Coronavirus vaccine still required when recovery cases good enough?

Coronavirus vaccine still required when recovery cases good enough?

Recent survey in Iceland disclosed few important factors. And also why Coronavirus vaccine still required when there are about 98% recovery cases worldwide? Antibodies against the novel coronavirus remain fighting in the body for four months after infection. People, who tested positive will be recovered at a rate of 98% or more when they get proper hospital treatments. However, one question confuses us because do we still require vaccine if we get infected with Coronavirus?

The immune system produces antibodies to fight against the virus when basic treatment at homes or hospitals provided. It means that you can either go with the medication and with oxygen cylinders at your homes or in the hospitals.

And do get the vaccine if available to you easily. Moreover, vaccine definitely will be given to you if you opt for hospital treatment rather than remaining at homes to get treated for Coronavirus or COVID-19. Experts believe that COVID-19 vaccine is protected from reinfection. And also experts advise us that prevention is always better than cure.

And also it was not known as how long the vaccine could take to be available in the market? Generally, with all the parameters considered, Coronavirus vaccine needs still more time to be available. This is so because of the research in many countries showed some good results from antibodies injected for the treatment of Coronavirus.

Coronavirus Vaccine Still Required When Recovery Cases Good Enough?

Roughly 90% of the recovered people had antibodies against the virus. Their antibody levels rose during the first two months. And then remained at the same level for the duration of the study, which was carried on for two more months.

It was also confusing to know that the virus has infected only 0.9% of the world population because of no factual data provided as required. It leaves Iceland vulnerable to a second wave of infection.

In England, more than 80% of the residents mounted an antibody response to the virus, including 82% of those over the age of 80. A report claimed.

The team also reported that similar proportion of staff members and home residents formed antibodies to coronavirus after necessary treatment. And so, Coronavirus vaccine still required? So, it is not clear whether antibodies against the virus guard against reinfection or not?
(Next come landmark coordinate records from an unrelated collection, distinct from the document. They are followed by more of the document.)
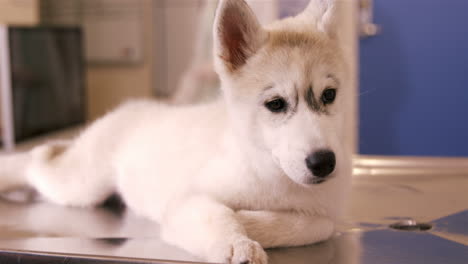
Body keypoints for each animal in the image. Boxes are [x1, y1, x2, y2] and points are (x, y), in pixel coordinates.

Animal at [0, 0, 352, 264]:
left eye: (329, 95)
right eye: (276, 104)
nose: (323, 163)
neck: (272, 173)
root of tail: (130, 108)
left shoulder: (328, 213)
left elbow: (317, 225)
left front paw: (252, 221)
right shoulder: (187, 199)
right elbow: (216, 214)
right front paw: (236, 241)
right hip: (81, 186)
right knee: (37, 158)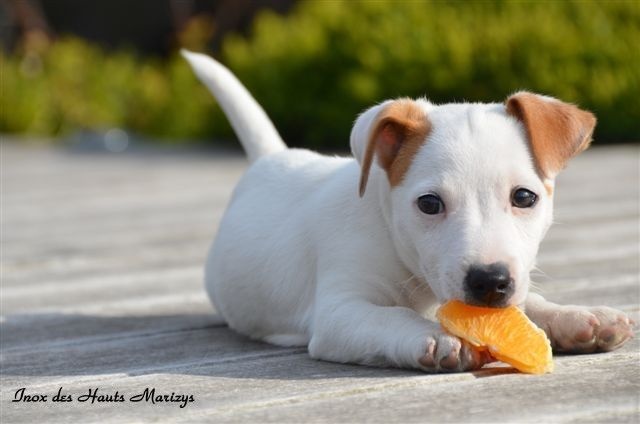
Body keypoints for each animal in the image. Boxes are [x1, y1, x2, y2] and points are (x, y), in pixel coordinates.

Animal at [182, 50, 634, 372]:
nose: (490, 282)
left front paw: (579, 318)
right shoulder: (340, 311)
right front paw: (436, 338)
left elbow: (531, 302)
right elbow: (392, 317)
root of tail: (272, 157)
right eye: (429, 204)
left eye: (524, 197)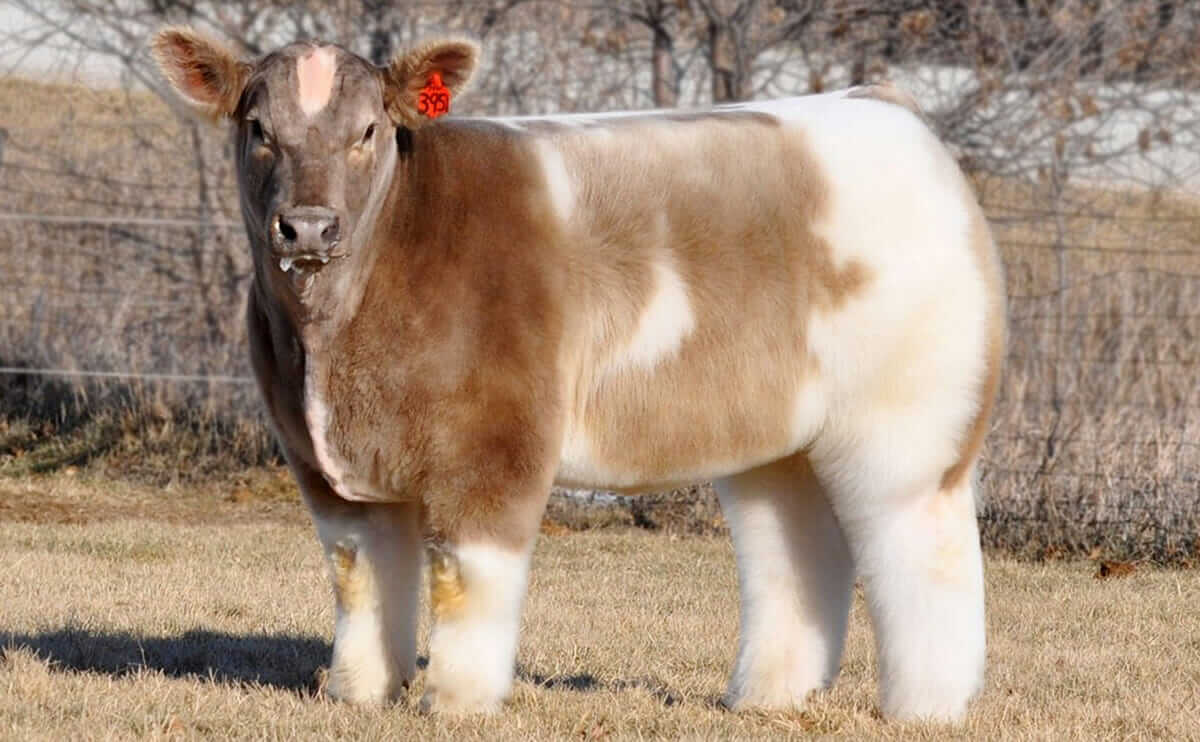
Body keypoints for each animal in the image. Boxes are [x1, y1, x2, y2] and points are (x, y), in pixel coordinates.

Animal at [152, 28, 1005, 721]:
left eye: (368, 131)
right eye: (258, 129)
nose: (308, 227)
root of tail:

And this is confusing. The findings still to be reviewed.

2 staff members and one camper tested positive out of 1000 attendees at a camp and were isolated until they tested negative. 30 people in the camper were quarantined. And they all tested negative for the virus during quarantine. The virus did not spread beyond the three infected attendees; it was also reported in a Coronavirus post.

Children aged 6 to 13 are less likely to have symptoms of COVID-19 than those who are younger or older. Only 61% of infected children aged 6 to 13 showed symptoms, compared with 75% of infected study participants under age 6 and 76% of those over age 13.

Prevention is better than Cure

Hospitals are in shortage of beds and other health services.

You’ve to keep yourself healthy and you need to take the necessary precautions.

Wearing masks, washing hands frequently and maintaining social distancing required.

Do not visit public places or any event including those involve religious gatherings.

Do not hesitate in avoiding handshakes from your relatives & friends. Remain at homes for most of the time. Do not go out of your homes unless on emergency cases.

Coronavirus Vaccine Still Required?

A man in Hong Kong was infected with COVID-19 in March, 2020, and he was recovered. He again tested positive for coronavirus several months later. This was the first evidence for reinfection. So, vaccine for Coronavirus, if available, is necessary. Isn’t it?

Does Coronavirus vaccine still required when recovery cases are good enough? Yes! And it’s because the above documented case of reinfection signals that immunity can diminish.